How many of you remember the television show, “Queen for a Day?”

On this game show, which aired in the 1950s and 1960s, four women were selected from the audience. The four contestants competed for prizes by sharing their personal, sad story. Each of them tried to present themselves as the most pathetic person of the four, and the person who needed help the most. To gauge how the audience felt, an applause–o-meter registered the reaction to each sob story. Whoever came across as the biggest “loser” was awarded her stated desires, plus a crown and roses.

Queen for a Day is still going strong, just not on the tube. A version of this show can be found in the streets, around the watercoolers at work, in school cafeterias, and wherever people make excuses. Today, it is more likely to be called playing the victim. Some of us do it for a day, month, or year. For some, it is a lifelong pursuit.

Some days, I wake up and I begin to feel sorry for myself. I focus on what I don't have. I look at the cards life has dealt me that day, and lose sight of my many blessings. When I do this for more than a few moments, I find that I do not get much done. My energy level is down. Furthermore, I do not feel very good about myself or others.

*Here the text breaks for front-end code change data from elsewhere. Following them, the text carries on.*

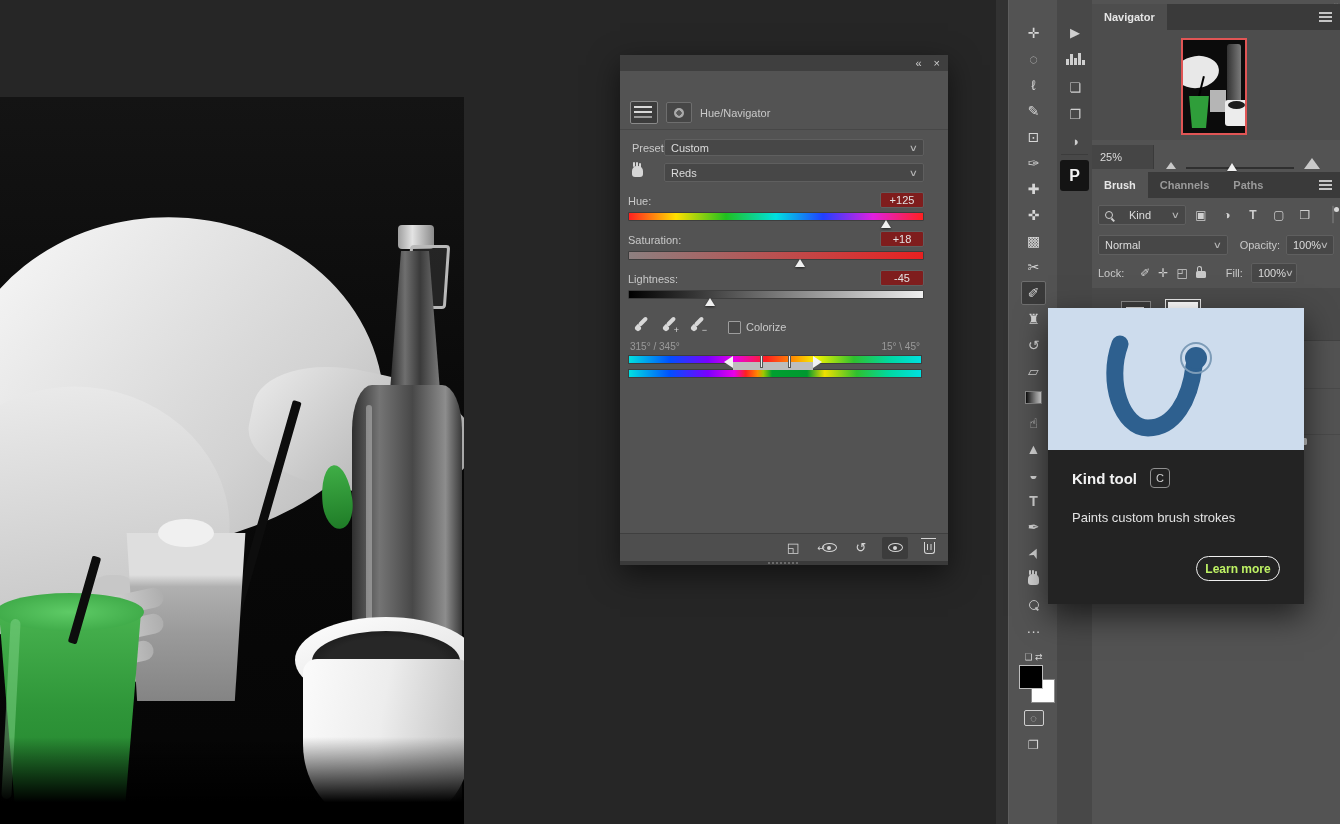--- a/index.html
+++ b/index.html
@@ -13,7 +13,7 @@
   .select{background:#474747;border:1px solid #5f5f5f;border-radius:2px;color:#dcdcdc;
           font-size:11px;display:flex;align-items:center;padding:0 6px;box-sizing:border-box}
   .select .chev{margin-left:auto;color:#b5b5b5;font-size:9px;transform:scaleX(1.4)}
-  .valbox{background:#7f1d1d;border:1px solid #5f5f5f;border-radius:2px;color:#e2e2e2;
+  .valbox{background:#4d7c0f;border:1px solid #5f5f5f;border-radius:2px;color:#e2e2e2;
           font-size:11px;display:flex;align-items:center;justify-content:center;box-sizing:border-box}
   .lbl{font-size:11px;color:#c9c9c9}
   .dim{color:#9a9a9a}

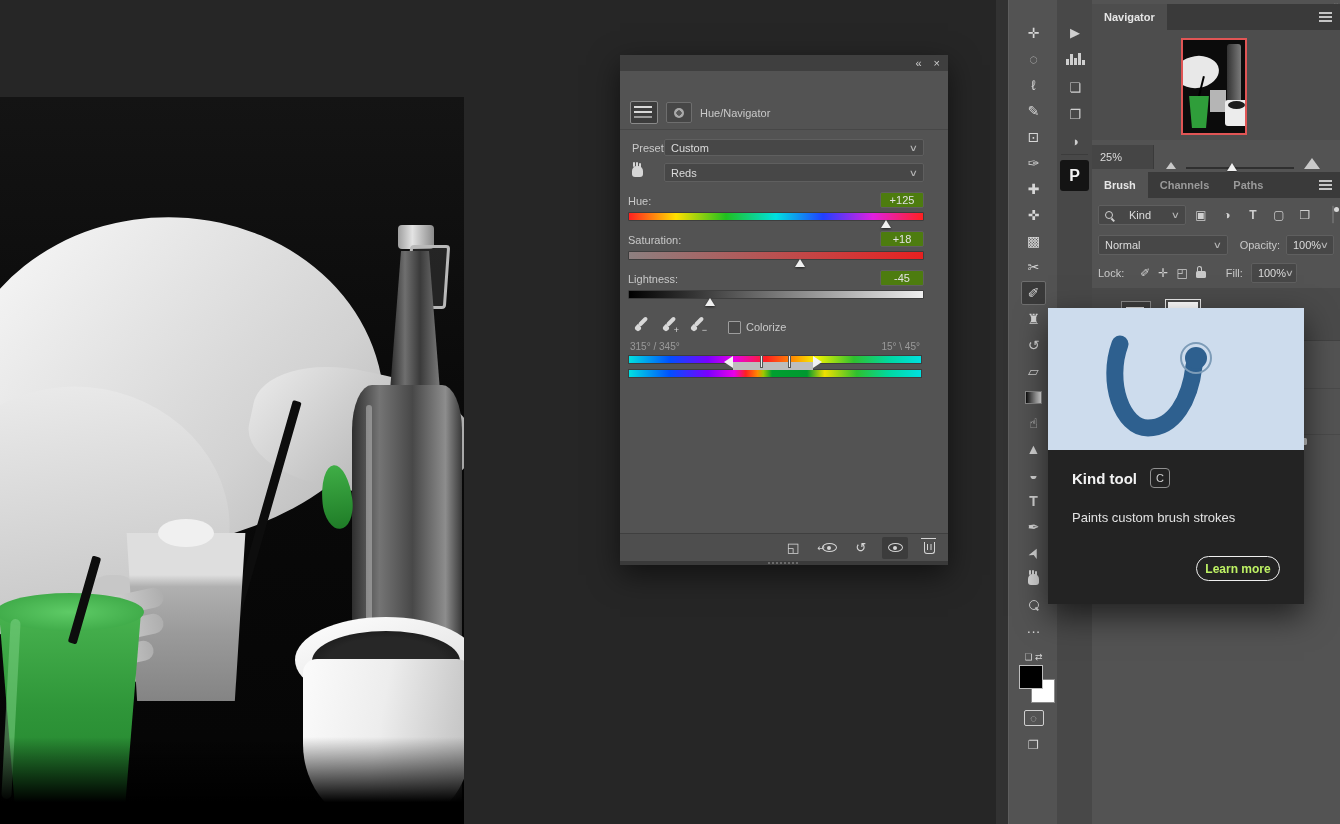--- a/index.html
+++ b/index.html
@@ -169,7 +169,7 @@
             display:flex;align-items:center;justify-content:center;font-size:11px;color:#cfcfcf;box-sizing:border-box}
   .tip-desc{position:absolute;left:24px;top:60px;font-size:13px;color:#e2e2e2}
   .learn{position:absolute;right:24px;top:106px;width:84px;height:25px;border:1.5px solid #f0f0f0;border-radius:13px;
-         display:flex;align-items:center;justify-content:center;font-size:12px;font-weight:bold;color:#bef264;box-sizing:border-box}
+         display:flex;align-items:center;justify-content:center;font-size:16px;font-weight:bold;color:#0ea5e9;box-sizing:border-box}
   .corner-chev{position:absolute;right:2px;top:0px;font-size:10px;color:#bdbdbd}
 </style>
 </head>

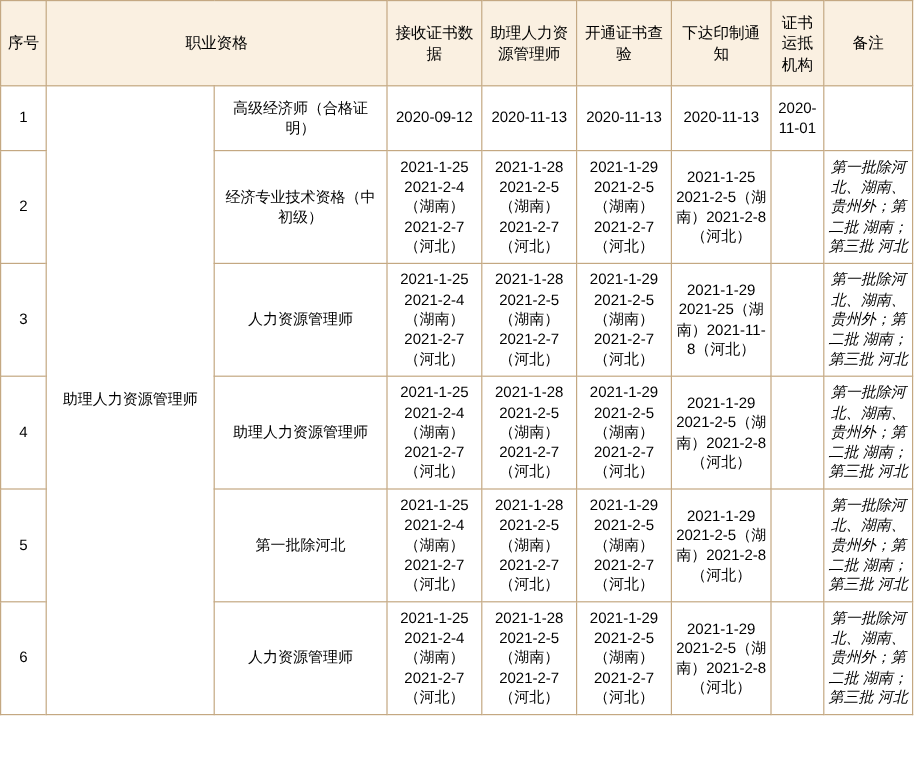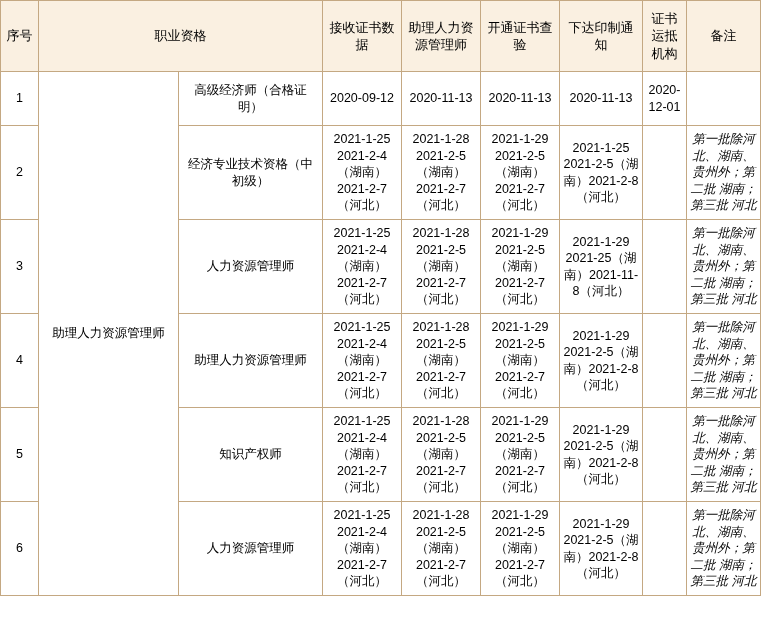--- a/index.html
+++ b/index.html
@@ -96,7 +96,7 @@
       <td class="col-date">2020-11-13</td>
       <td class="col-date">2020-11-13</td>
       <td class="col-date">2020-11-13</td>
-      <td class="col-date">2020-12-01</td>
+      <td class="col-date">2020-11-01</td>
       <td class="col-remark"></td>
     </tr>
     <tr class="row-h2">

In years past, diversity training was often referred to as sensitivity training. Much of sensitivity training deals with who is a perpetrator and who is a victim? Somehow, perpetrator and victim were neatly defined into two different groups of people. We are one or the other.

This thinking continues today. More often than not, certain people come to be identified as perpetrators. Who comes to your mind…white males, heterosexuals, Christians, feminists, immigrants, Americans? Who is on our list of victims and oppressors changes over time, and varies from individual to individual.

In Losing the Race: Self Sabotage in Black America , a University of California professor named John McWhorter talks about a problem he calls “the cult of victimology.” According to McWhorter, victimology encourages black children and adults to blame their problems on someone else. They blame racism, the white man, or “the system” for their own problems, instead of taking advantage of the opportunities that are out there. Many African-Americans accuse McWhorter of selling out and giving Whites ammunition to use against them. What ammunition? Well, some might argue that if Blacks are holding themselves back, why should the rest of society waste resources on them.

The problem with McWhorter's theory is that he identifies this as a black problem when in fact we are all guilty of the “shame and blame” game. Moreover, while his reasoning applies to some blacks, it does not apply to most.

As a white graduate of Howard University , a historically black college, I remember reading the first edition of The Illtop , a humor magazine published by the school. On page one appears an advertisement that reads, “In Trouble? Need Someone to Blame? Call 1-800-Dial-A-Negro…Easy as 1, 2, 3.” The reader is instructed to 1) Call an operator to select the right Negro to blame. 2) Choose one that you can use as a scapegoat, and 3) Feel better about yourself.

While this advertisement was clearly done in jest, the message is serious. How many times have you heard people blame “foreigners” for their economic problems? Or perhaps it is those folks from the inner city who are responsible for the increase in crime in our neighborhoods. As gay marriage becomes more of an issue, we hear warnings about the impending disintegration of the American family.

Instead of focusing on personal barriers that reside within our thinking and behaviors, we obsess over those social barriers that others put in our way. Instead of examining our work ethic, we find it easier to criticize immigrants who are thankful for jobs that pay minimum wage. Instead of holding our children accountable, we find it easier to blame a teacher, coach, or principal.

A few years ago, I remember reading about a local coach who suspended some players from his squad for clearly violating team rules. Instead of using that experience to teach their children a valuable, positive lesson about life, some parents complained about the coach and how their children were suffering. What lesson did they teach their children about accepting responsibility for your choices?

Victimization is so ingrained in some of us that we derive comfort from being a victim. Take away our status as victims, and you take away our excuses. That can be a frightening experience.

Each day, my students, who are among the poorest in the state of Maryland , inspire me to view my glass as half full and resist victimization. Many of them have persevered in spite of overwhelming odds. And yet, they somehow keep their perspective. Recently, one student said, “Why should we think that ‘our people' are the only people who have suffered or have suffered the most?” Another commented, “If you dwell too much on being sick, you'll never get better.”

Just as my students keep me grounded, my son Jimmy does the same thing for my daughters. Jimmy, who is autistic, is a very happy, contented young man. He makes minimum wage, asks for very little, and something as small as a deck of cards or a phone call can make his day. My daughters live in a different world. And yet, when they start feeling sorry for themselves, they tend to think of Jimmy. For example, when my youngest daughter lost her driving privileges, she thought about how Jimmy will never be able to drive.

No one group has a monopoly on victimization. We all limit ourselves. The sooner we realize that, the sooner we will begin working on filling up our glasses.